NADPH oxidase is involved in prostaglandin F2alpha-induced hypertrophy of vascular smooth muscle cells: induction of NOX1 by PGF2alpha.

Prostaglandin (PG) F(2alpha), one of the primary prostanoids generated in vascular tissue, is known to cause hypertrophy in vascular smooth muscle cells. To clarify the molecular mechanisms underlying PGF(2alpha)-induced hypertrophy, the involvement of reactive oxygen species was examined in a rat vascular smooth muscle cell line, A7r5. PGF(2alpha) and (+)-fluprostenol, a selective agonist of the PGF receptor, significantly increased intracellular O(2)(-) in A7r5. The PGF(2alpha)-induced O(2)(-) increase was suppressed by diphenyleneiodonium (DPI), an inhibitor of NADPH oxidase that has been reported to be the major source of O(2)(-) in vascular cells.

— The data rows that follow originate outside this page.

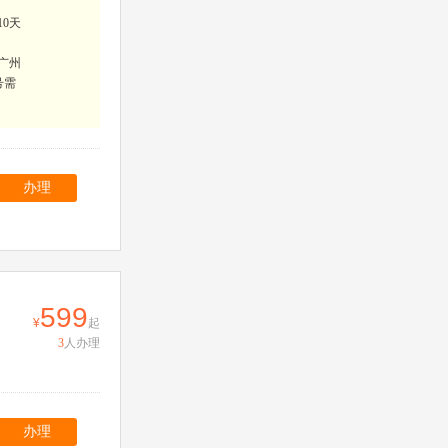
10天
广州
号需
办理
599
起
3
人办理
办理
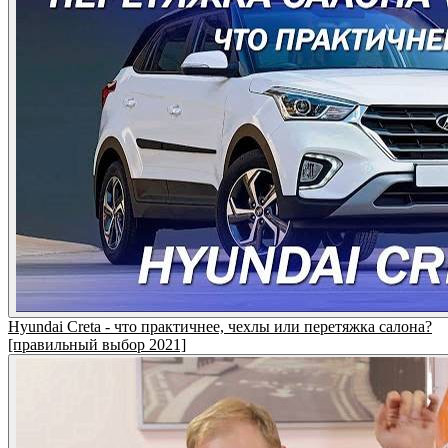
Hyundai Creta - что практичнее, чехлы или перетяжка салона?
[правильный выбор 2021]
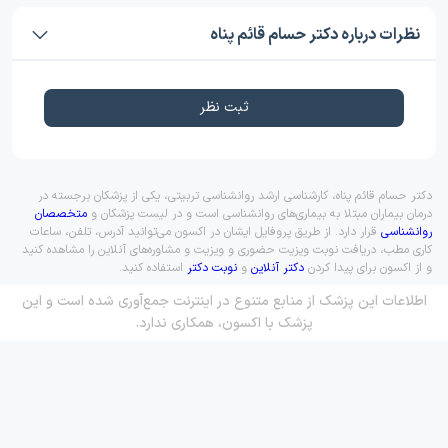
نظرات درباره دکتر حسام قائم پناه
ثبت نظر
دکتر حسام قائم پناه، کارشناسی ارشد روانشناسی تربیتی، یکی از پزشکان برجسته در
درمان بیماران مبتلا به بیماری‌های روانشناسی است و در لیست پزشکان و
متخصصان
روانشناسی
قرار دارد. از طریق پروفایل ایشان در اکسون می‌توانید آدرس، تلفن، ساعات
کاری مطب، دریافت نوبت ویزیت حضوری و ویزیت و مشاوره‌های آنلاین را مشاهده کنید
و از اکسون برای پیدا کردن
دکتر آنلاین
و
نوبت دکتر
استفاده کنید.
اطلاعات این پزشک از منابع متنوع در اینترنت جمع‌آوری شده است و این
پزشک با اکسون، همکاری ندارد.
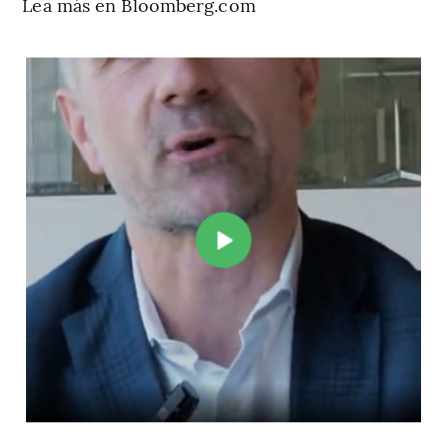
Lea más en Bloomberg.com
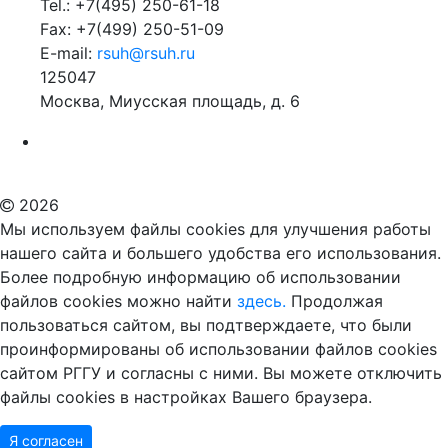
Tel.: +7(495) 250-61-18
Fax: +7(499) 250-51-09
E-mail:
rsuh@rsuh.ru
125047
Москва, Миусская площадь, д. 6
Российский государственный гуманитарный университет
ВУЗ в Москве
Дополнительное образование в Москве
2026
Мы используем файлы cookies для улучшения работы
нашего сайта и большего удобства его использования.
Более подробную информацию об использовании
файлов cookies можно найти
здесь.
Продолжая
пользоваться сайтом, вы подтверждаете, что были
проинформированы об использовании файлов cookies
сайтом РГГУ и согласны с ними. Вы можете отключить
файлы cookies в настройках Вашего браузера.
Я согласен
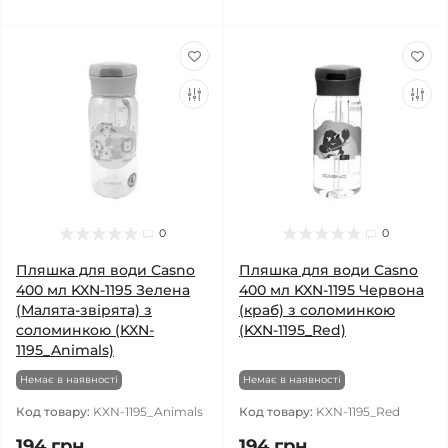
0
0
Пляшка для води Casno
Пляшка для води Casno
400 мл KXN-1195 Зелена
400 мл KXN-1195 Червона
(Малята-звірята) з
(краб) з соломинкою
соломинкою (KXN-
(KXN-1195_Red)
1195_Animals)
Немає в наявності
Немає в наявності
Код товару:
KXN-1195_Animals
Код товару:
KXN-1195_Red
194 грн.
194 грн.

The augmented synthesis of the protein induced by PGF(2alpha) or (+)-fluprostenol was suppressed in the presence of DPI. In PGF(2alpha) or (+)-fluprostenol-treated cells, a dose-dependent increase in the expression of NOX1, a homolog of the catalytic subunit of the phagocyte NADPH oxidase gp91(phox), was demonstrated by Northern blot analysis. Finally, depletion of NOX1 mRNA in the cells transfected with ribozymes targeted for three independent cleavage sites on the mRNA sequence significantly reduced the PGF(2alpha)-induced increase in protein synthesis. Taken together, these results suggest that hypertrophy of vascular smooth muscle cells caused by PGF(2alpha) is mediated by NOX1 induction and the resultant overproduction of O(2)(-) by NADPH oxidase.